Resolution of Concentration–Response Differences in Onset of Effect Between Subcutaneous and Oral Sumatriptan

Authors

  • Edda Freidank-Mueschenborn,

  • Anthony W. Fox


  • From the Engelhard Arzneimittel GmbH, Biostatistics and Data Management, Niederdorfen, Hessen, Germany (Fr. Freidank-Mueschenborn) and EBD Group, Rancho La Costa, CA (Dr. Fox).

Address all correspondence to Dr. A.W. Fox, EBD Group, 2032 Corte del Nogal, Suite 120, Carlsbad, CA 92009.

Abstract

Objective.—To investigate whether the concentration–response relationships for onset of effect of oral and subcutaneous (s.c.) sumatriptan differ, and if so, then to explore whether a single model for the onset of effect can nonetheless be found for multiple dose sizes and both routes of administration.

Methods.—Active and placebo response rates and mean plasma concentrations were collected from the literature for 0 ≤t≤ 2 hours. Plasma concentration–response relationships were plotted. Logarithmic models for the onset of effect (ie, active response rates), characterized by convexity factor A and location parameter B were constructed from the same data.

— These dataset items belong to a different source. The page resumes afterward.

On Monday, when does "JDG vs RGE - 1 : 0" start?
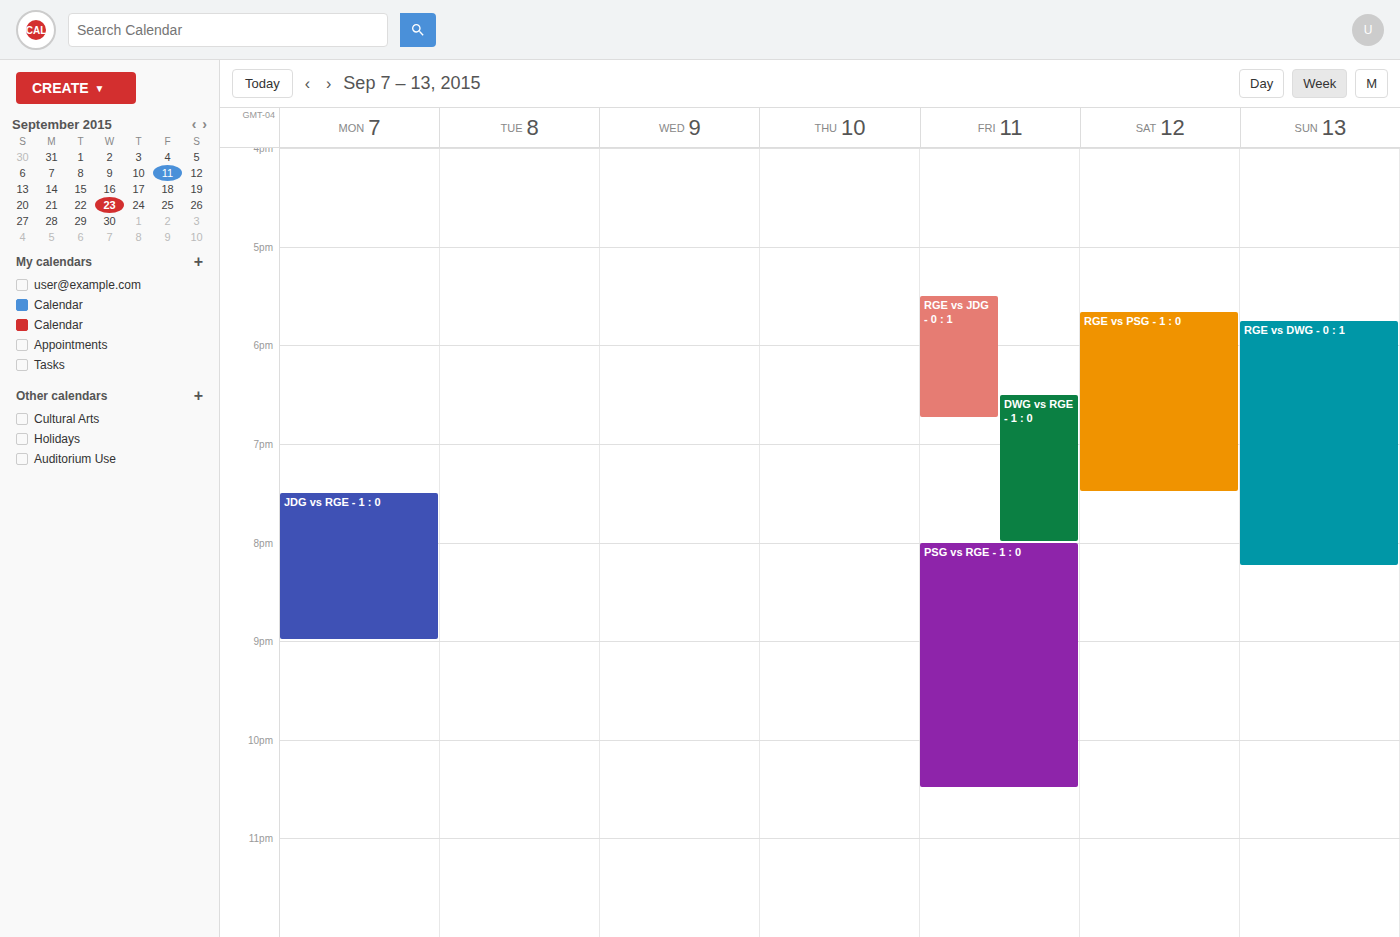
7:30 PMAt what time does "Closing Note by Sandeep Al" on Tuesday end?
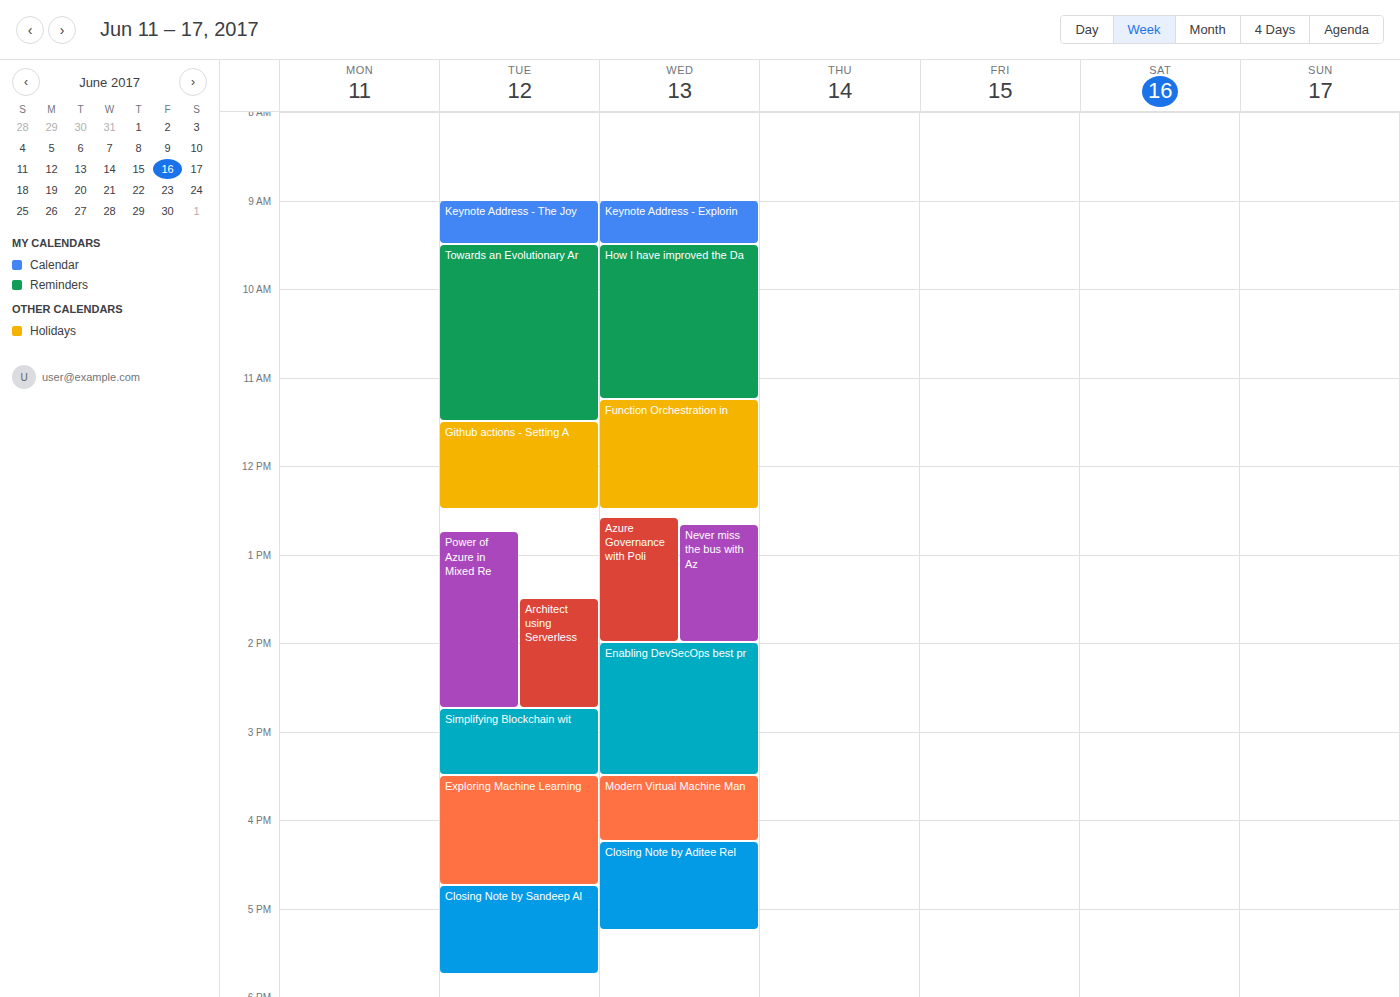
17:45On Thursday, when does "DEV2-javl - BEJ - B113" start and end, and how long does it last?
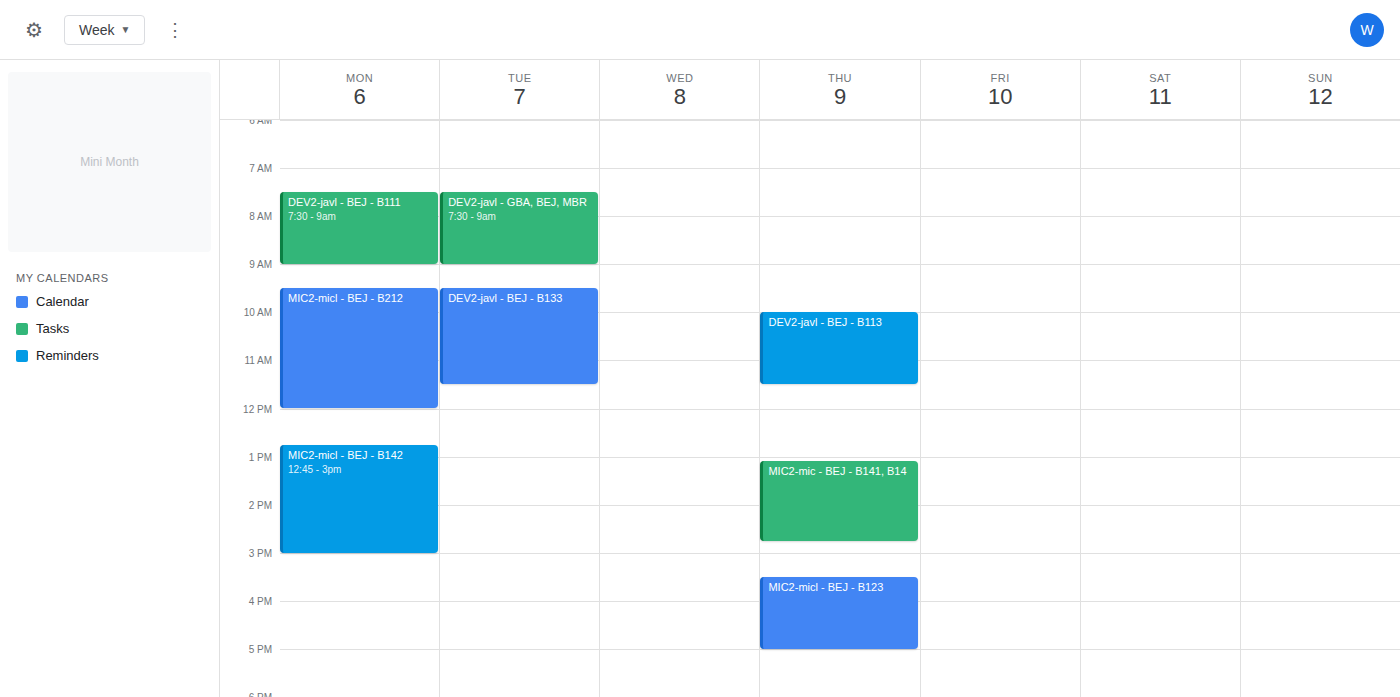
10:00 AM to 11:30 AM, 1 hour 30 minutes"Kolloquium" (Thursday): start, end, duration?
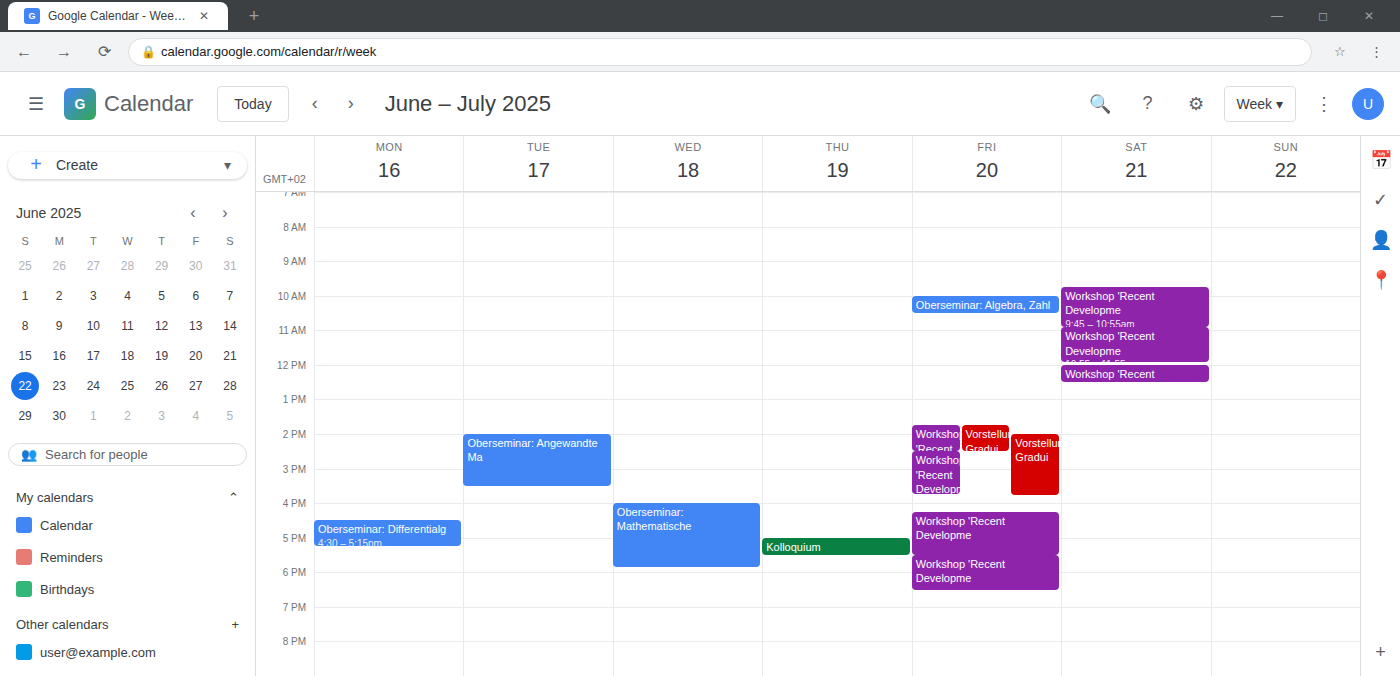
17:00 to 17:30, 30 minutes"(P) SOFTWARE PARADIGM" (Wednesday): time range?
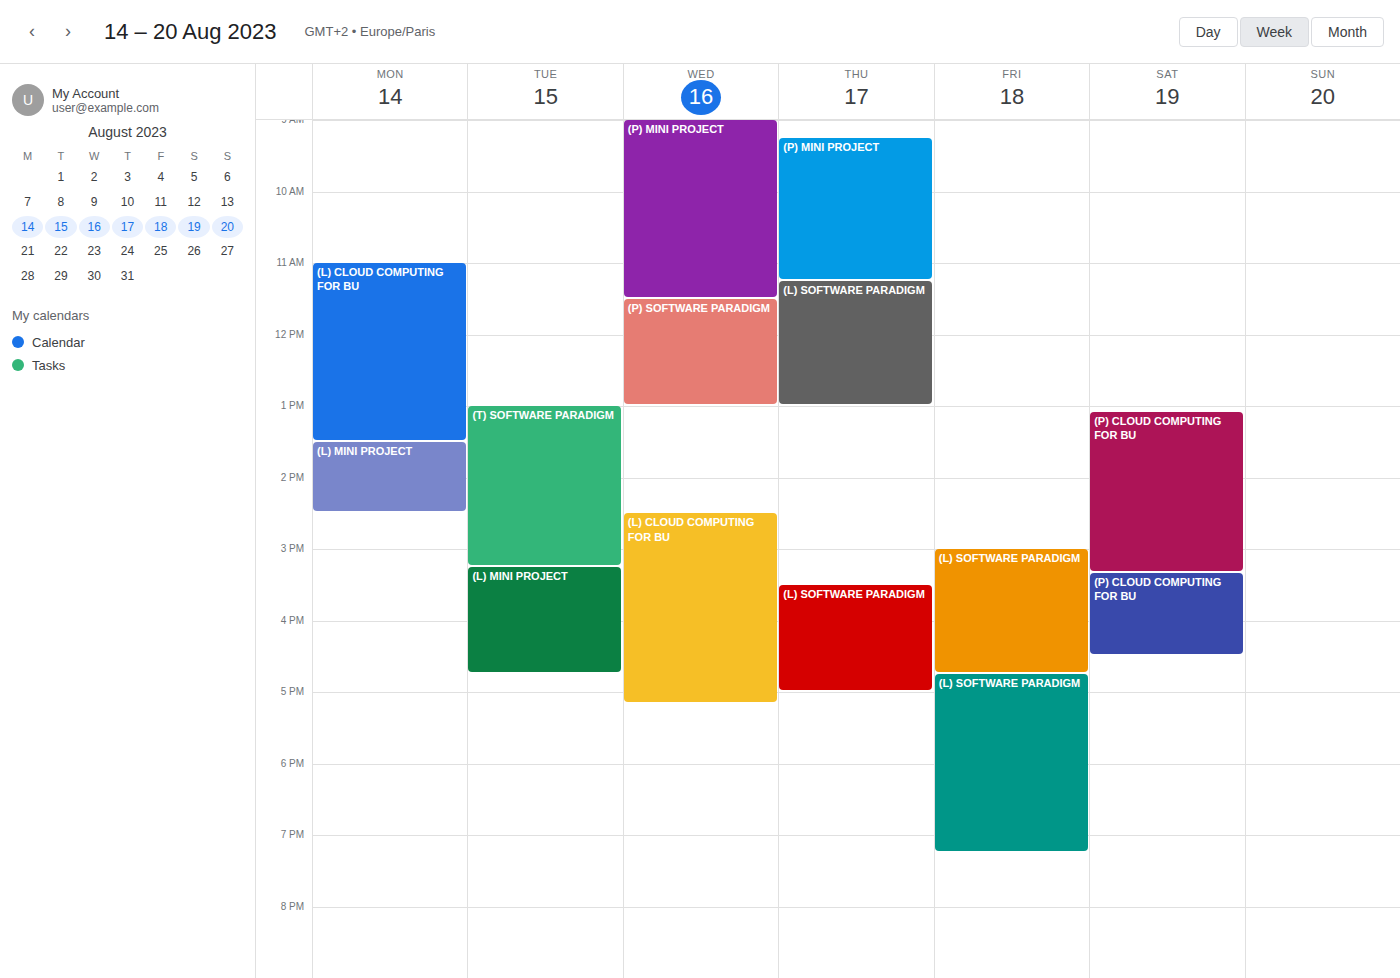
11:30 AM to 1:00 PM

Results.—The concentration–response relationships for s.c. and oral sumatriptan are qualitatively different. A single logarithmic model for the onset of effect provides good estimates of observed response rates during the first 2 hours post-dose for multiple dose sizes after both oral and s.c. routes of administration. The precision of this model resides in both its variables. Location parameters for this model differ for similar absolute doses by the two routes of administration. However, curve convexity (representing rate of onset of effect) is related to absolute dose (and hence plasma concentration) in the same way for sumatriptan tablets and injections.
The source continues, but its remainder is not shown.